Pulsipher told the committee he began work October 28 and said he has been “driving a bus” to learn operations firsthand. He said the district’s out-of-district special-education transportation need has grown “quadrupled over the last several years,” and that contracted vendor rates produce steep cost increases compared with in-house vans. Pulsipher said a vendor checklist, an internal complaint log and driver rosters will be used to monitor vendors and improve compliance.

The nut graf: Pulsipher framed his immediate priorities as threefold — improve vendor oversight, recruit drivers from the Danvers community to staff district- or town-owned vans, and document standard operating procedures so the district can consolidate routes and reduce contracting costs.

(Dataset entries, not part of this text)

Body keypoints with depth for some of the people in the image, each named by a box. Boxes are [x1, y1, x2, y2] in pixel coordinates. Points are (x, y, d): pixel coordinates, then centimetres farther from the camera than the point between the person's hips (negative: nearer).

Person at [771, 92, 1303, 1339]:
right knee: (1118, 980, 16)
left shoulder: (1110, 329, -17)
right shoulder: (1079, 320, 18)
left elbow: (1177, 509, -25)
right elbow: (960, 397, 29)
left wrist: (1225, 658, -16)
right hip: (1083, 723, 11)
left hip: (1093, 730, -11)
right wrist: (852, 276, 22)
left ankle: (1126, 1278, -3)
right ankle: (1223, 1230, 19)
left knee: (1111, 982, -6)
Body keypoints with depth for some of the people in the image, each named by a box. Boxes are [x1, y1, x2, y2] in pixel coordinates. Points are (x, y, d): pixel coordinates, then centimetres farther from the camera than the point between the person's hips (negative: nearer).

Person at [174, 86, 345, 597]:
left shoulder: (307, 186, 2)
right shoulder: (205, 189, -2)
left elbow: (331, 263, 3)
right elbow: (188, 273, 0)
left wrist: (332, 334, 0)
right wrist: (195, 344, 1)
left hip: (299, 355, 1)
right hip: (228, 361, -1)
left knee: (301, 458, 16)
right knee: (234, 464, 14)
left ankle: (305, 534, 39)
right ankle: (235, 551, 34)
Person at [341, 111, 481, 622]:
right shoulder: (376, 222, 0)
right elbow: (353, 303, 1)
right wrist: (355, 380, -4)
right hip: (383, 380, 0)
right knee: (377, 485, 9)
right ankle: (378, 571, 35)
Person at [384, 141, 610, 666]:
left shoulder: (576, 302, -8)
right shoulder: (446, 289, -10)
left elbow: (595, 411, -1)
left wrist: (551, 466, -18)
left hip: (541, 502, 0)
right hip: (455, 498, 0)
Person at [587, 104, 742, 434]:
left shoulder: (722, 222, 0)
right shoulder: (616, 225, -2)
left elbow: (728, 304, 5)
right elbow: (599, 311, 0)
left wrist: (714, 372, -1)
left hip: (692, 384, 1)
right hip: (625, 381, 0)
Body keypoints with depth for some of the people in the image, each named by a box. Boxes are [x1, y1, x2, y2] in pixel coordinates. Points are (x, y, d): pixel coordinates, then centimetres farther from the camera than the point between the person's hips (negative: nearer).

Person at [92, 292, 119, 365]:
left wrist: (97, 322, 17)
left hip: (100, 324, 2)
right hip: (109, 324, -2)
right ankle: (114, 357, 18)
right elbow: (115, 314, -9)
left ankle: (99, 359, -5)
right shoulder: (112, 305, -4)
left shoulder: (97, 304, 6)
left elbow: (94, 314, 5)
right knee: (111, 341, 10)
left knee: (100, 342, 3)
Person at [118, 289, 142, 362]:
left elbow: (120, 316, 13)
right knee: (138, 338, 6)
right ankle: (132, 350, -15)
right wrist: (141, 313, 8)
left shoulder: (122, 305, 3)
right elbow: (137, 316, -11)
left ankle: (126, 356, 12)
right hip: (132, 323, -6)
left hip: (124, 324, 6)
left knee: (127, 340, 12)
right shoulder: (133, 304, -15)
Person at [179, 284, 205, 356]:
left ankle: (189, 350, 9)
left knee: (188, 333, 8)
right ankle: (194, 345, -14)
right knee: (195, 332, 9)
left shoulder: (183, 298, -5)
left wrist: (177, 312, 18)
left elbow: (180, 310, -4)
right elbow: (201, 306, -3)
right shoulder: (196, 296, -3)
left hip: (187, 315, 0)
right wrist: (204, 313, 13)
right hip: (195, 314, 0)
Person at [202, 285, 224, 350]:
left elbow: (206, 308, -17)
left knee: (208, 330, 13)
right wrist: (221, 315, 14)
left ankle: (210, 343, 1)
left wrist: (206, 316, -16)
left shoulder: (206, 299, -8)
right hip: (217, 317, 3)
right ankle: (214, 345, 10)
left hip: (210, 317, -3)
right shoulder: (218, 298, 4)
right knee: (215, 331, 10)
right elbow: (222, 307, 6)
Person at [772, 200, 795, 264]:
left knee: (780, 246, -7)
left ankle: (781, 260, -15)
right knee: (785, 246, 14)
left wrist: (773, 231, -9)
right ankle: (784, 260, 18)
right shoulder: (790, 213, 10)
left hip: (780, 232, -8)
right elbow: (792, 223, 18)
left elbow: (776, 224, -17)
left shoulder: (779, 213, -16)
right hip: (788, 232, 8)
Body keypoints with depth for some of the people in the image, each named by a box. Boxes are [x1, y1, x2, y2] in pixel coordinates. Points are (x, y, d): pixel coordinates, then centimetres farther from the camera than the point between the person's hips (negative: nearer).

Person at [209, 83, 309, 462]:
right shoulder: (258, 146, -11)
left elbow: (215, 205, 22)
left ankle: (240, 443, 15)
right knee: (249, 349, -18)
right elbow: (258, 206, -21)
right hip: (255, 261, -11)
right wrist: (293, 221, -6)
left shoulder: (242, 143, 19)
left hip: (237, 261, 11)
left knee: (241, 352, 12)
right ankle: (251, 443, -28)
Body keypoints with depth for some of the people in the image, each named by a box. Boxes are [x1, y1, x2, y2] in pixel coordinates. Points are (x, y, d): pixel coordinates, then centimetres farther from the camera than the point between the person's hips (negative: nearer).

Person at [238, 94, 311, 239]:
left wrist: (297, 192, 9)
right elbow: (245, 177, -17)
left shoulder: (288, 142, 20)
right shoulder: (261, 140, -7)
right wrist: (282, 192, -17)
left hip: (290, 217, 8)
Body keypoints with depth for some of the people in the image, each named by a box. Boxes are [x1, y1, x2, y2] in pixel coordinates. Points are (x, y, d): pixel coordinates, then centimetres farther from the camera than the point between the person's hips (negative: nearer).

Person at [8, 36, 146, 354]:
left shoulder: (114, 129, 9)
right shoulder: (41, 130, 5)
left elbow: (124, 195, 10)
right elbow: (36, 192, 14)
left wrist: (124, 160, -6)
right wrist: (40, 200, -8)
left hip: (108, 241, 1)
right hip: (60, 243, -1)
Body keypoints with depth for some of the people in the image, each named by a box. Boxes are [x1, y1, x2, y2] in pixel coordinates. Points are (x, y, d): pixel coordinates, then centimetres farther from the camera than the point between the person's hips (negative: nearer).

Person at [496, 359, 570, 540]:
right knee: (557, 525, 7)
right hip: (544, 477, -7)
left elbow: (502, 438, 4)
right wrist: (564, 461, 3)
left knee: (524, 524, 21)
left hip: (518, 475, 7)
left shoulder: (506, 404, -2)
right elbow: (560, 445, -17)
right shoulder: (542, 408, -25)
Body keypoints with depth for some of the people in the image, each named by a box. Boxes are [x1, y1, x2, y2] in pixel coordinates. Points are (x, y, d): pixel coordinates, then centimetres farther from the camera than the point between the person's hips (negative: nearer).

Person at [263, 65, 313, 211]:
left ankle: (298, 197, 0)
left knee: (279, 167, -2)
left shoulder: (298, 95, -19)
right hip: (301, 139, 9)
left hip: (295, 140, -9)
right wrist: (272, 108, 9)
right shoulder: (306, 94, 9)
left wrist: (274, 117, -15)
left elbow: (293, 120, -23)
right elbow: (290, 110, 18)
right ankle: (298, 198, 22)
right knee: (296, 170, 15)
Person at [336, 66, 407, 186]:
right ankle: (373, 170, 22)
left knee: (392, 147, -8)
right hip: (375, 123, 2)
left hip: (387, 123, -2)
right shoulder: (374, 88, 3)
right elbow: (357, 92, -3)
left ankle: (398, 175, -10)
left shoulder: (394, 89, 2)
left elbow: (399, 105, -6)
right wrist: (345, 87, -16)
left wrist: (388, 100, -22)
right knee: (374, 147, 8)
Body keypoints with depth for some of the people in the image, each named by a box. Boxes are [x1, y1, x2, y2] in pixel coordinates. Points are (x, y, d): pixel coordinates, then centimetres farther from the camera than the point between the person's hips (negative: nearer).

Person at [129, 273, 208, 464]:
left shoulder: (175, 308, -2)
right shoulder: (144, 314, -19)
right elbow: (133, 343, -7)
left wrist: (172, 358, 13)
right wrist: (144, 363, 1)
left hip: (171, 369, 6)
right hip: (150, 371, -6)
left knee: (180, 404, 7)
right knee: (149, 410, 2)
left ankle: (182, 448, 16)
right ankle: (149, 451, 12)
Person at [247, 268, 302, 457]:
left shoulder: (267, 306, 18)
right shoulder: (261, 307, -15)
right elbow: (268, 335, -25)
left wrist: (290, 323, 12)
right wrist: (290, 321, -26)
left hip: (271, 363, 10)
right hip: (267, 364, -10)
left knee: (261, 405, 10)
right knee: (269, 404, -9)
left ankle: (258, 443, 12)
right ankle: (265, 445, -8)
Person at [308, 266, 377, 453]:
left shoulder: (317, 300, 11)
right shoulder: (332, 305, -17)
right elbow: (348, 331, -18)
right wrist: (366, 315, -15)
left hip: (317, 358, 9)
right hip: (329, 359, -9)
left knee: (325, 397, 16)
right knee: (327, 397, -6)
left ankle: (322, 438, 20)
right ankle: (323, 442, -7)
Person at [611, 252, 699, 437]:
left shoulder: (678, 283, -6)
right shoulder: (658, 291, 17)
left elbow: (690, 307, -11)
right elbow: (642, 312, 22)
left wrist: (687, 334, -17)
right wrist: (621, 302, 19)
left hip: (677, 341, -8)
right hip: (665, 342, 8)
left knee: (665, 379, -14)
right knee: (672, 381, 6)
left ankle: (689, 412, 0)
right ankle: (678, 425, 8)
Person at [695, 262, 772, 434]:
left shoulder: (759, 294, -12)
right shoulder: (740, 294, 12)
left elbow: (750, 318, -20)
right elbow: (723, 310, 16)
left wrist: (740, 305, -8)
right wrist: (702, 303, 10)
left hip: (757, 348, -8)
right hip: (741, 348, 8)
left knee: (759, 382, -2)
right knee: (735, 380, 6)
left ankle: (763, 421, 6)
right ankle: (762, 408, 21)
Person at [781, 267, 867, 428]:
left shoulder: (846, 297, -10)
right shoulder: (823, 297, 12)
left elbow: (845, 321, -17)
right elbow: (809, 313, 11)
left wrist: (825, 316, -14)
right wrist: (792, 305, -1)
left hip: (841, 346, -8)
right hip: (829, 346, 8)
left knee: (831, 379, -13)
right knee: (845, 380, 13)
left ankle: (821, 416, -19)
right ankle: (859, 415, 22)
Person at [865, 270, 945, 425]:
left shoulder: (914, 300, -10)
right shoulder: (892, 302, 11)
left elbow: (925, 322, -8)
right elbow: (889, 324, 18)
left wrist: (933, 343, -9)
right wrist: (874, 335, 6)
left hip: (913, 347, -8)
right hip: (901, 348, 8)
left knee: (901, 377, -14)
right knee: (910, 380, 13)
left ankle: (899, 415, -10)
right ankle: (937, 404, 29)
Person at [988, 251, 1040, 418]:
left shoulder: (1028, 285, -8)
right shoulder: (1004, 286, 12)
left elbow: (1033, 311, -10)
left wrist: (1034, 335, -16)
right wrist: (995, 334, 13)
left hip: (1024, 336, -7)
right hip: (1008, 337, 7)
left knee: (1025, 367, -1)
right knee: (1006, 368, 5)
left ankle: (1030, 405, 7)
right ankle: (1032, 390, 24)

Pulsipher summarized steps already taken: a district survey that received roughly 96 responses after multiple pushes, initial vendor compliance checks, and outreach to human resources for background‑check processes. He said the town’s DPW currently has 10 vans on its lot, with four running and several others in varying readiness; the district hopes to use more locally based vehicles and drivers to offset high outside-vendor prices.

Committee members asked about the job market for drivers and whether Pulsipher would seek inter-district collaborations. He said driver recruitment will focus on Danvers residents and neighborhood outreach, and that he is coordinating with a local consortium to pool routes and explore cost-sharing with neighboring districts. Pulsipher and business manager Pam Grama (who has worked with the consortium) said the consortium work could yield consolidated routes and some savings.

Pulsipher said he aims to hire some drivers by February and expects to publish standard operating procedures by spring to clarify how out-of-district runs are bid and managed. He also said he will keep a running complaint log so repeated vendor problems can be addressed in contract discussions.

The committee asked Pulsipher to return with updates at budget time; he and staff said those updates will feed into FY26 planning and vendor negotiations.